WORK INSTRUCTIONS:
Which FDA-approved antibody-drug conjugates does the abstract below on antibody-drug conjugates in breast cancer name?

GIVEN TEXT:
═══

Antibody-drug conjugates in breast cancer: From therapeutic and immune activation mechanisms to resistance prevention.

Abstract

Antibody-drug conjugates (ADCs) are produced by integrating the specificity of monoclonal antibodies with cytotoxic payloads. ADCs are vital biologics for breast cancer treatment where they not only exert direct cytotoxicity but also promote anti-tumor immune responses against breast cancers. In this review, the structure, mechanism of action, and the anti-tumor immune response properties of approved and emerging ADCs are presented and discussed. The FDA-approved ADCs include trastuzumab emtansine (T-DM1), sacituzumab govitecan (SG-Trop2), and trastuzumab deruxtecan (T-DXd), as well as two emerging ADCs, i.e. datopotamab deruxtecan (Dato-DXd) and ladiratuzumab vedotin (LV). Preclinical and clinical studies demonstrate their efficacy in multiple breast cancer subtypes (e.g. HER2⁺ and triple negative breast cancers). These ADCs exert anti-tumor activity through cytotoxic effects and immune responses primarily by recruiting and activating cytotoxic T cells. Moreover, combining ADCs with immune checkpoint inhibitors (ICIs) shows enhanced therapeutic outcomes. ADCs resistance is caused by heterogeneous target antigens expression, modified ADC processing including endocytosis and lysosomal trafficking, as well as upregulated drug-efflux pumps that decrease payload concentration intracellularly. Strategies to mitigate ADCs resistance include multi-target ADCs, and stability-enhancing linkers that also reduce off-target toxicities. ADCs continue to play key roles in breast cancer treatment, while next-generation ADCs may address current ADCs' limitations and resistance mechanisms.

═══

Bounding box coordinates
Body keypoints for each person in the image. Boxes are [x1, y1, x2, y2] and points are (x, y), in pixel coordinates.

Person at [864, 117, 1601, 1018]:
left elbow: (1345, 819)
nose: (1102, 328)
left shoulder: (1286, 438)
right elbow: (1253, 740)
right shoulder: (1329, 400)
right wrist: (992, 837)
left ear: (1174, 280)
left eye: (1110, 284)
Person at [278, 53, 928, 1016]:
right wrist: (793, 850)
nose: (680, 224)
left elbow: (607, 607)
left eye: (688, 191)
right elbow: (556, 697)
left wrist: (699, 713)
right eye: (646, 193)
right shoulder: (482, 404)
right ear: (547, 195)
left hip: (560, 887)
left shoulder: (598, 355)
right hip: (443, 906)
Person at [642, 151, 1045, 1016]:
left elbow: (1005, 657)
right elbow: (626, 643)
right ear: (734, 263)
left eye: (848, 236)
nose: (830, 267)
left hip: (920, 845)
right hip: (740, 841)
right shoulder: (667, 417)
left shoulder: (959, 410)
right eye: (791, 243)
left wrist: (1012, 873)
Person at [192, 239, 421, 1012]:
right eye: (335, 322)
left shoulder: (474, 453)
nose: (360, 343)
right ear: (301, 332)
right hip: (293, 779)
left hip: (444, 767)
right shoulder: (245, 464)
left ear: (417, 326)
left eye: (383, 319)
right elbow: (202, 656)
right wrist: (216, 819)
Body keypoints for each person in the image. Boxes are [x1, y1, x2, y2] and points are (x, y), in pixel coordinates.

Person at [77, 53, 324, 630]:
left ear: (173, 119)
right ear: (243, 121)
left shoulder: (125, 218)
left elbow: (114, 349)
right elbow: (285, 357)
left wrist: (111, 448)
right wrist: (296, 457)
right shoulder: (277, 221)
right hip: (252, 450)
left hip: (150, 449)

═══

TASK SOLUTION:
Trastuzumab emtansine (T-DM1), sacituzumab govitecan (SG-Trop2), and trastuzumab deruxtecan (T-DXd).